+++ DATOS DISPONIBLES +++

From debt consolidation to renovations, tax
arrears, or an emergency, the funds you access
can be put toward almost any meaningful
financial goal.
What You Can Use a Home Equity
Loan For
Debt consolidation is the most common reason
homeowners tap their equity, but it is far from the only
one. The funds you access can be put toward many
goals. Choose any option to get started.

+++

**TAREA DE TRABAJO**
¿Puedes transcribir todas las líneas de los datos de arriba sin cambiar nada?

**ESPACIO DE RESPUESTA**
From debt consolidation to renovations, tax
arrears, or an emergency, the funds you access
can be put toward almost any meaningful
financial goal.
What You Can Use a Home Equity
Loan For
Debt consolidation is the most common reason
homeowners tap their equity, but it is far from the only
one. The funds you access can be put toward many
goals. Choose any option to get started.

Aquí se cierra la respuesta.